Kenya Mortgage Refinance Corporation (KMRC) reports that their growth has been slow in the first half, but they assure everyone that it’s not because of weak buying power. No, no, they say, it’s because of the lack of unicorns.
It issued just 2,473 mortgages in the six months of the year totalling Sh6.9 billion as the impact of Covid-19 pandemic and low-income levels continue to slow growth of the sector
The performance means that on average each mortgage was worth about Sh2.7 million of all the mortgages issued through the nine lenders. Total assets owned by KMRC increased from Sh9 billion to Sh14 billion in the period under review.
“Interest income increased by 81 per cent from Sh271 million in June 2021 to Sh504 million in June 2022. The company earned Sh53 million interest income from primary mortgage lenders and Sh45 million from investments,” said KMRC Chief executive Johnstone Oltetia.
Data from the Central Bank of Kenya (CBK) Residential Mortgage Market Survey shows there were 26,723 mortgage loans in the market in December 2021, down from 26,971 mortgaged loans in December 2020.

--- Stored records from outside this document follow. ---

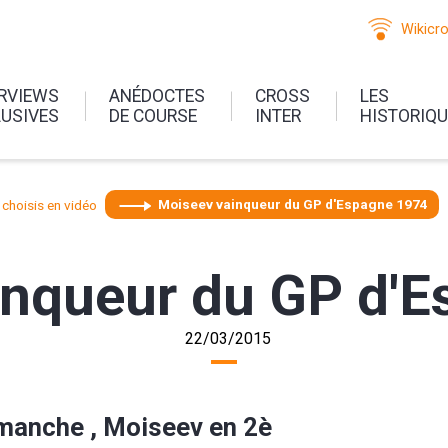
Wikicr
ERVIEWS
ANÉDOCTES
CROSS
LES
LUSIVES
DE COURSE
INTER
HISTORIQ
choisis en vidéo
Moiseev vainqueur du GP d'Espagne 1974
inqueur du GP d'
22/03/2015
manche , Moiseev en 2è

“This was a decrease of 248 mortgages or 0.9 per cent. This was mainly due to a higher number of mortgage loans that were repaid as compared to the number of new mortgage loans granted in the year,” noted the regulator.

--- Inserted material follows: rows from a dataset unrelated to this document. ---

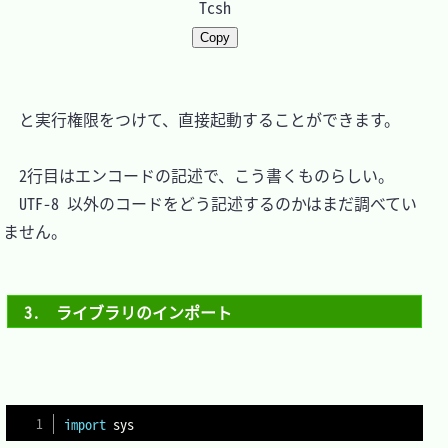
Tcsh
Copy
　と実行権限をつけて、直接起動することができます。

　2行目はエンコードの記述で、こう書くものらしい。

　UTF-8 以外のコードをどう記述するのかはまだ調べてい
ません。

3.　ライブラリのインポート
import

Covid-19 was a huge pain in the neck for the mortgage market, coming in at 32% ahead of other obstacles like low incomes, expensive properties, lack of affordable long-term financing, and high costs like legal fees and stamp duty.
The 2021 bank supervision annual report published by CBK shows that outstanding mortgages totalled Sh245.1 billion by December 2021, up by Sh12.4 billion during the year.

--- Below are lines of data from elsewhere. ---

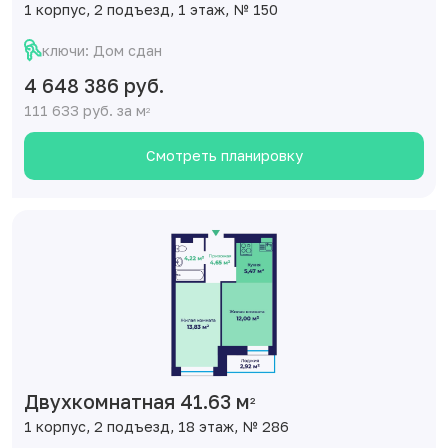
1 корпус, 2 подъезд, 1 этаж, № 150
ключи: Дом сдан
4 648 386 руб.
111 633 руб. за м
2
Смотреть планировку
Двухкомнатная 41.63 м
2
1 корпус, 2 подъезд, 18 этаж, № 286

At the same time, the number of mortgage accounts shrunk by 228 to 26,723 during the year, attributed by the regulator to a higher number of mortgage loans that were repaid as compared to the number of new mortgage loans granted in the year.
The average mortgage loan size also increased from Sh8.6 million in 2020, to Sh9.2 million last year.
In a bid to address this mismatch and encourage more home loan uptake, the Treasury in 2019 launched KMRC to de-risk home loans for workers and offer stable, long-term funds to financial institutions for on-lending to home buyers.
The company offers a mortgage plan that allows them to lend money to banks and other financial institutions at five percent interest. This, in turn, allows these organizations to offer their customers long-term mortgages at single-digit, stable interest rates.